Output every line of the rows below as a numbered list, skipping blank lines and omitting the pictures.

○ ○ ○

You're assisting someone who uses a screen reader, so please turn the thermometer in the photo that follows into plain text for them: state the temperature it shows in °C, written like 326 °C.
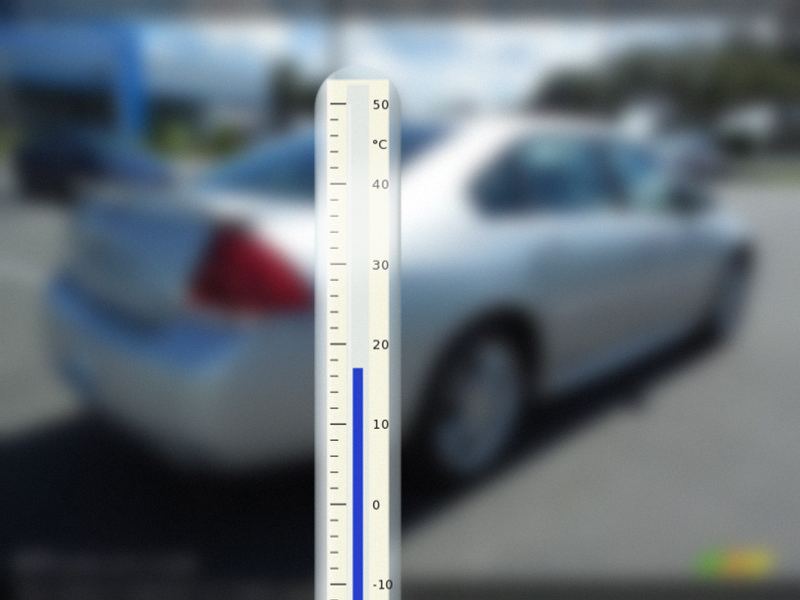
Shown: 17 °C
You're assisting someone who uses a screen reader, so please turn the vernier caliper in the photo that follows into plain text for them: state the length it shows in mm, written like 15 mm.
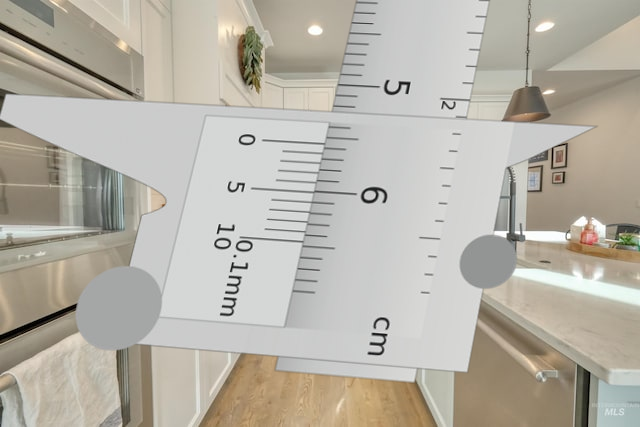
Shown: 55.6 mm
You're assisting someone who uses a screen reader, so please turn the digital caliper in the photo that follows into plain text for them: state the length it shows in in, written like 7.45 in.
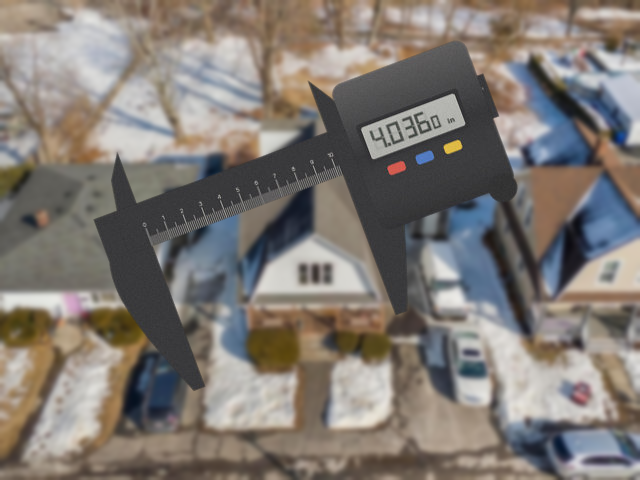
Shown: 4.0360 in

○ ○ ○

### Answer to this exercise
1. You're assisting someone who uses a screen reader, so please turn the thermometer in the photo that follows into plain text for them: state the temperature it shows in °C, written like 326 °C.
2. Shown: 17 °C
3. You're assisting someone who uses a screen reader, so please turn the vernier caliper in the photo that follows into plain text for them: state the length it shows in mm, written like 15 mm.
4. Shown: 55.6 mm
5. You're assisting someone who uses a screen reader, so please turn the digital caliper in the photo that follows into plain text for them: state the length it shows in in, written like 7.45 in.
6. Shown: 4.0360 in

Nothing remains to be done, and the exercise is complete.